Aims and Specific Competences:

  • English language competences.
  • Learning about the theory of languages in contact.
  • Learning about various English accents and dialects.
  • Developing ability to understand speakers of various regional accents and dialects.
  • Comparing the sound systems of English and Slovene.
  • Developing ability to anticipate differences and errors in the pronunciation of Slovene speakers of English.

Content:

The course introduces the main differences between the standard British and the standard American English dialect (including the standard accents – RP and GA) on the one hand, and regional accents and dialects, especially on the territory of the United Kingdom. The terms ‘dialect’ and ‘accent’ are explained, followed by a detailed description of various accents in Great Britain, Northern Ireland and Ireland. Individual accents and dialects are illustrated through authentic audio recordings which enable students to become familiar not only with the phonological and phonetic, but also prosodic, lexical and grammatical characteristics of each regional accent or dialect. Accents in other countries where English is an official language (including regional variation in the U.S.A., Australia and New Zealand, India and South Africa) are also briefly described. In view of the role of English as the global language of communication also pronunciation features of EFL speakers are included, with authentic illustrations from European countries, Africa, South America and Asia.
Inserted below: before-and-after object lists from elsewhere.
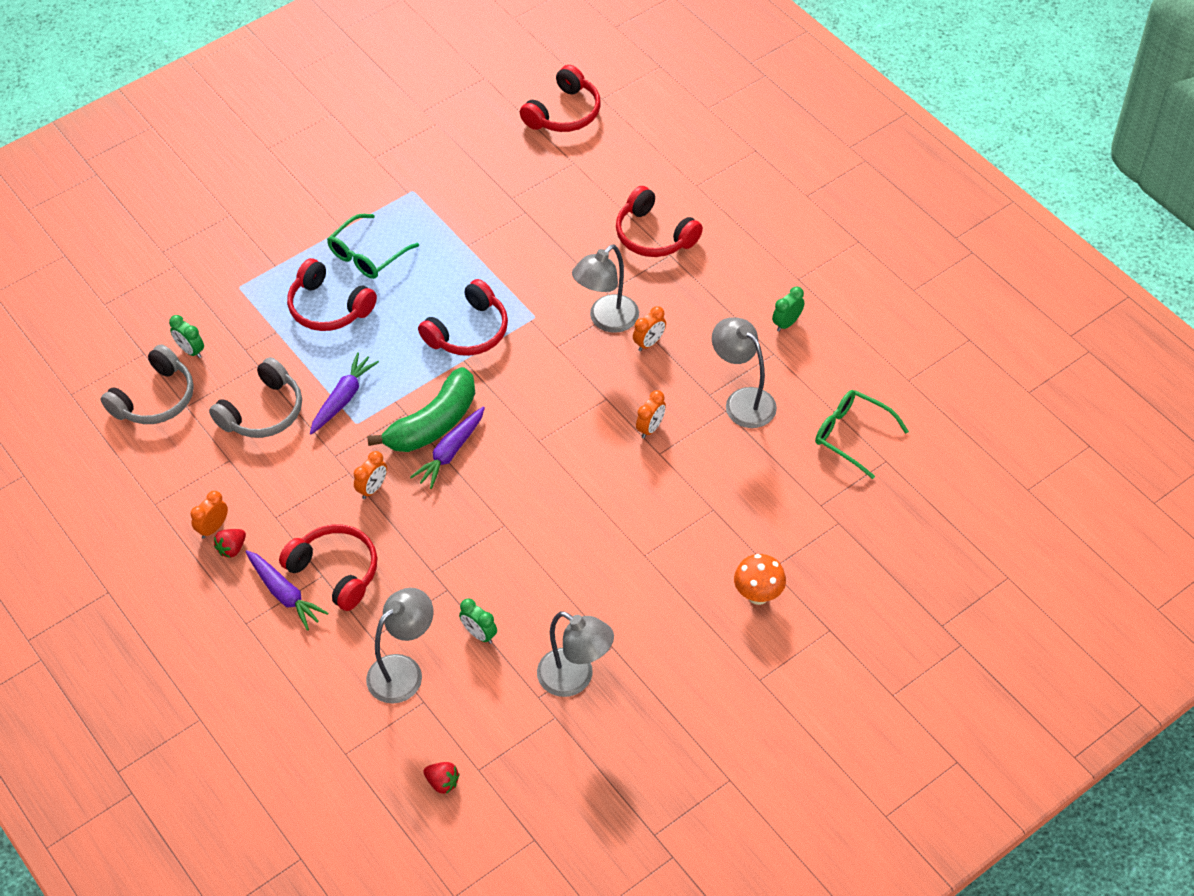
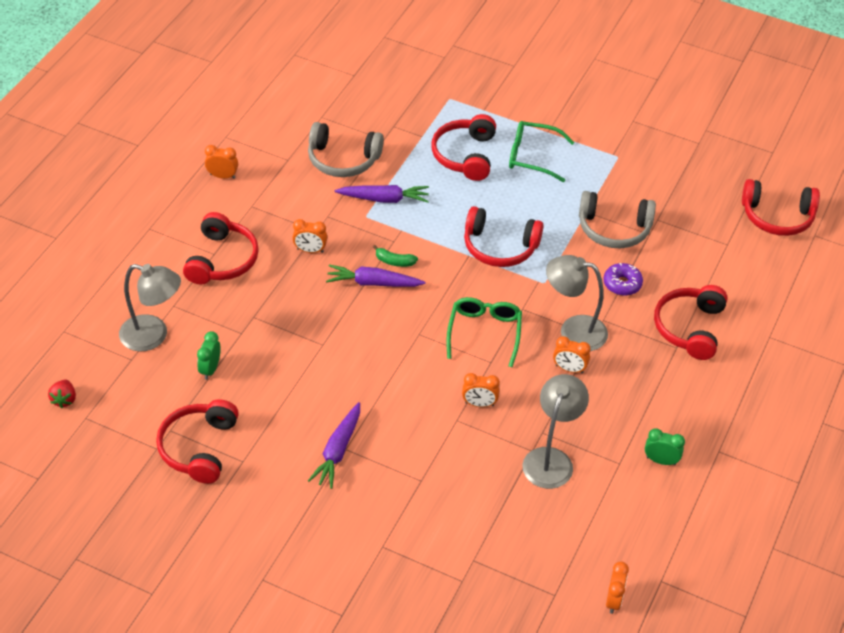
camera: 60 degrees right, 5 degrees down
grey headphones [101,344,194,424] -> grey headphones moved to [579,191,656,248]
green clock [169,315,204,358] -> none
red strawberry [214,529,246,558] -> none
purple carrot [245,550,329,631] -> purple carrot moved to [308,402,360,489]
green banana [367,367,475,452] -> green banana [373,245,418,267], size x0.41
grey lamp [537,611,614,697] -> red headphones [156,399,239,484]
orange mushroom [734,554,786,605] -> none
green glasses [815,390,909,479] -> green glasses moved to [446,297,522,367]
none -> purple donut [604,263,643,296]
none -> orange clock [606,562,629,614]

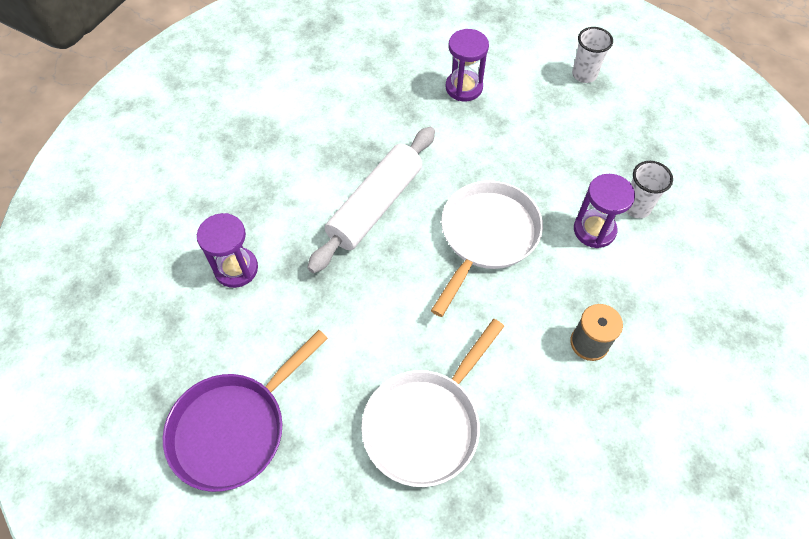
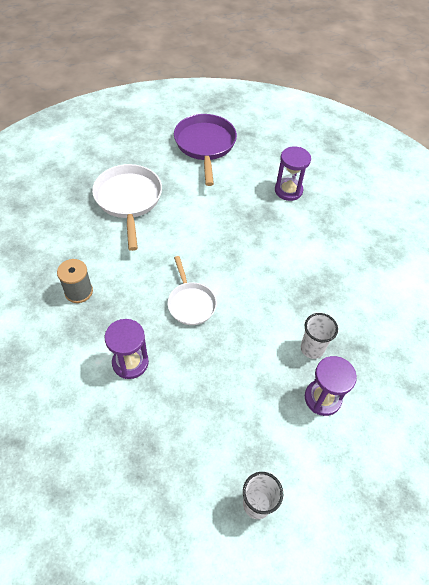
camera: 130 degrees right, 5 degrees down
white rolling pin [307,127,435,273] -> none
white pan [431,180,543,317] -> white pan [168,256,217,325], size x0.62
white cup [626,161,673,218] -> white cup moved to [301,313,338,359]

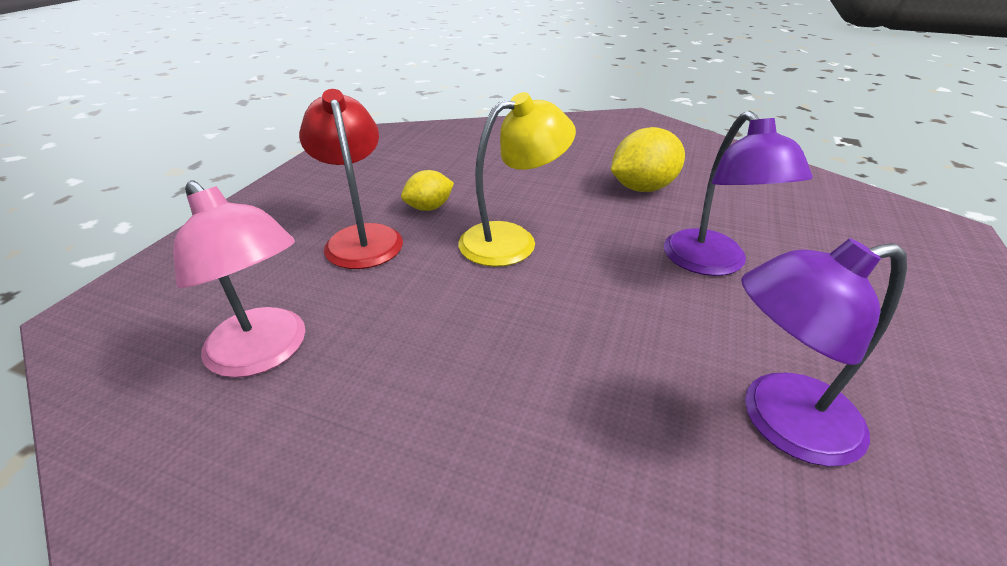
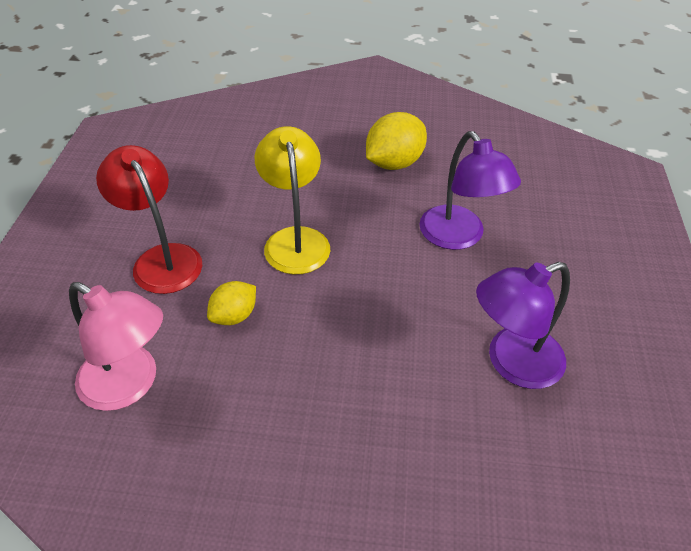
camera: 15 degrees left, 10 degrees up
yellow lemon [401,170,454,211] -> yellow lemon moved to [207,281,256,325]
yellow lamp [458,92,576,267] -> yellow lamp turned 60 degrees counterclockwise [255,126,330,274]

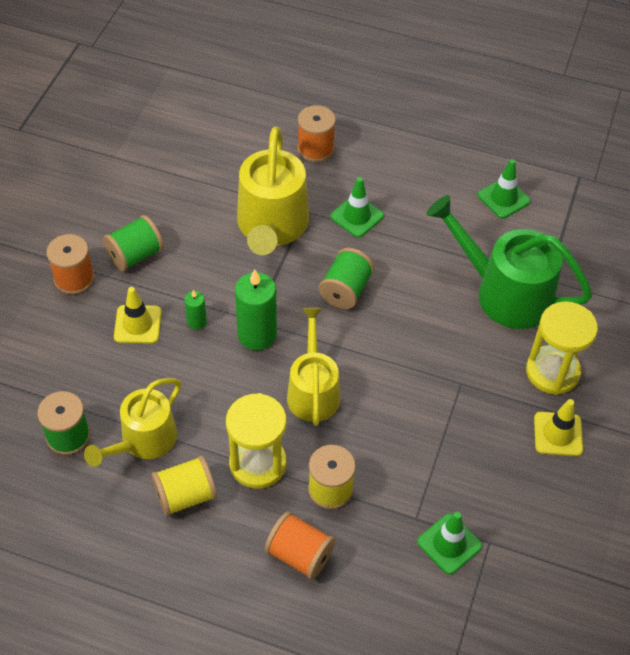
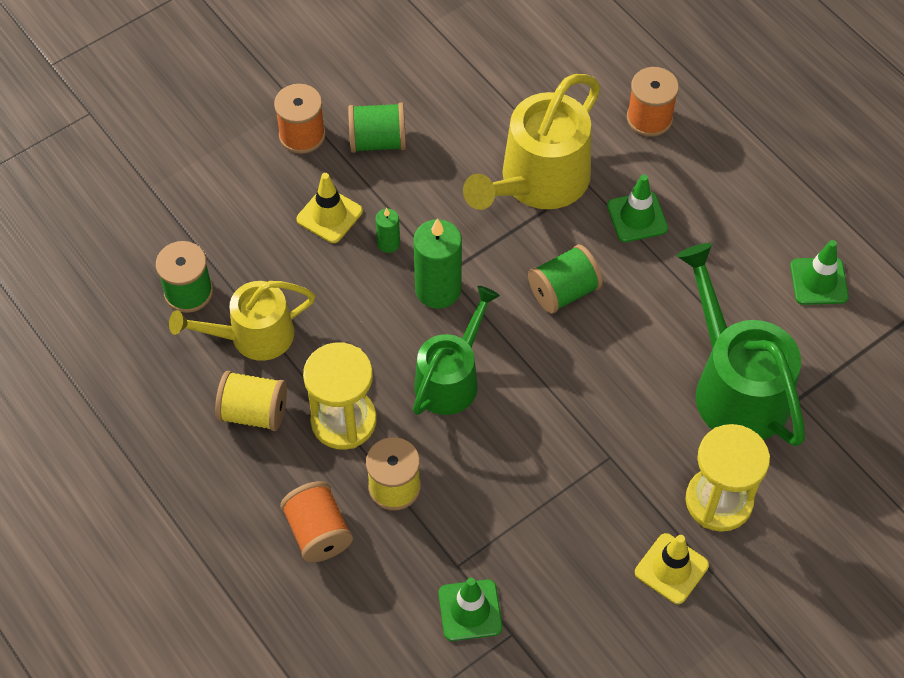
camera: 35 degrees right, 5 degrees up
yellow watering can [287,308,340,426] -> green watering can [413,286,500,415]

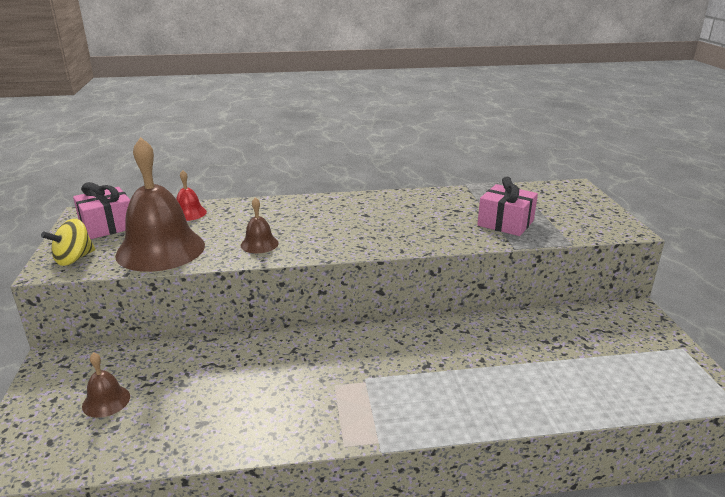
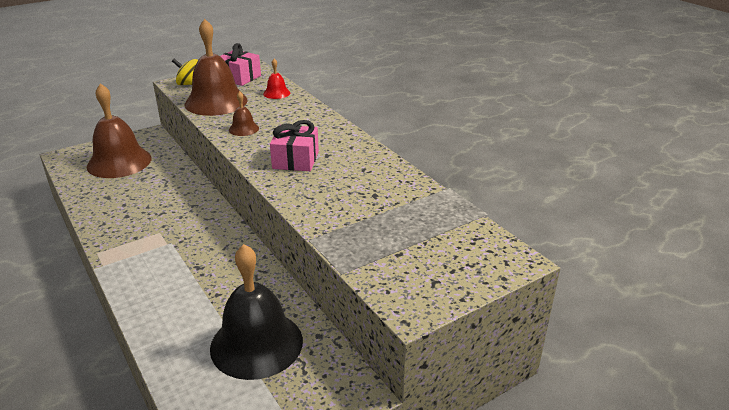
camera: 65 degrees right, 5 degrees up
brown bell [82,352,130,418] -> brown bell [87,83,152,178], size x2.24
pink gift [477,177,538,236] -> pink gift moved to [270,120,319,171]
none -> black bell [210,244,303,380]

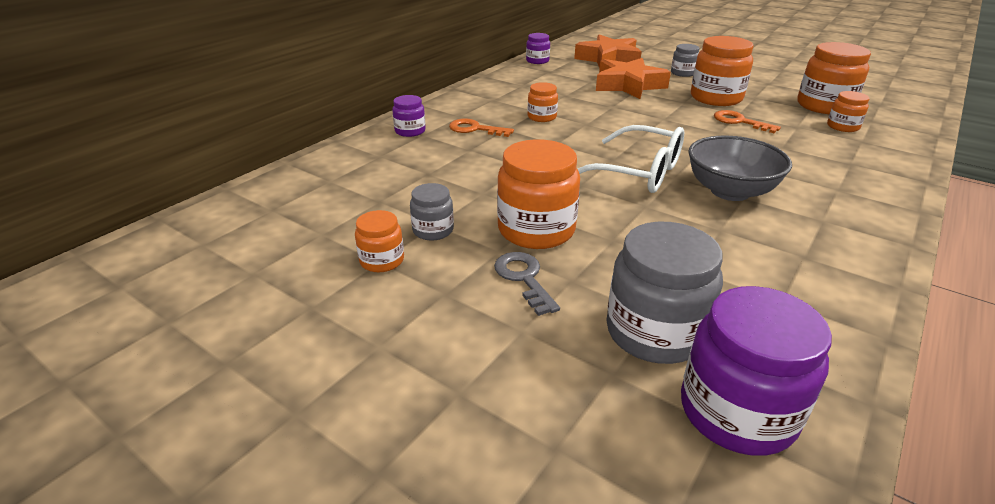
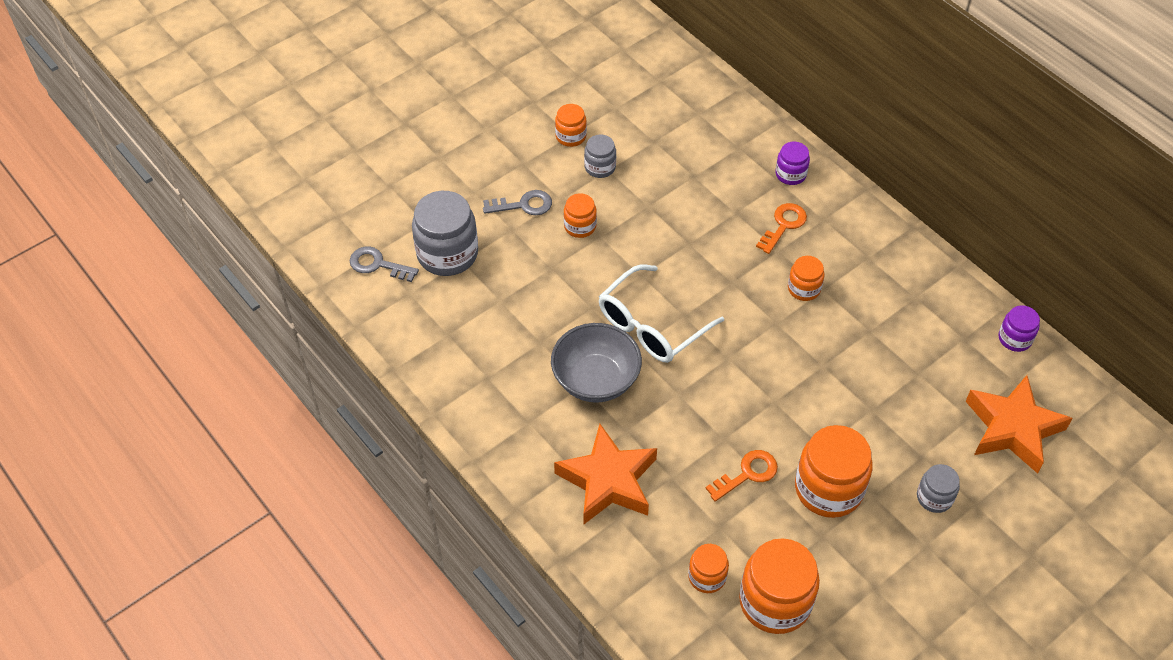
camera: 105 degrees right, 20 degrees up
orange jar [497,139,580,249] -> orange jar [564,193,597,238], size x0.53
orange star [596,58,671,99] -> orange star moved to [554,424,657,524]
purple jar [681,286,832,456] -> grey key [350,246,419,282]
Special attention is dedicated to the contact between English and Slovene and the analysis of the most typical pronunciation features of Slovene speakers of English.

Course Literature:

  • Hughes, A., Trudgill, P., Watt, D. 2005. English Accents and Dialects: An Introduction to Social and Regional Varieties of English in the British Isles. 4th ed. Oxford University Press. Number of pages: 142
  • Jenkins, J. 2000. The phonology of English as an international language: new models, new norms, new goals , Oxford: Oxford University Press, 266pp. (Oxford Applied Linguistics).
  • Swan, M., B. Smith (2001). Learner English. Cambridge: CUP
  • Wells, J. C. 1982. Accents of English 1-3: An Introduction, The British Isles, Beyond the British Isles. Cambridge University Press. Selected Chapters (6), pages 467-559

Grading:

A written seminar paper (30%) and its oral presentation in the classroom (20%) during the semester and a final exam (50%). 

Grading scale of 6-10 (pass) and 1-5 (fail), in accordance with the Statutes of the University of Ljubljana and with the examination system of the Faculty of Arts.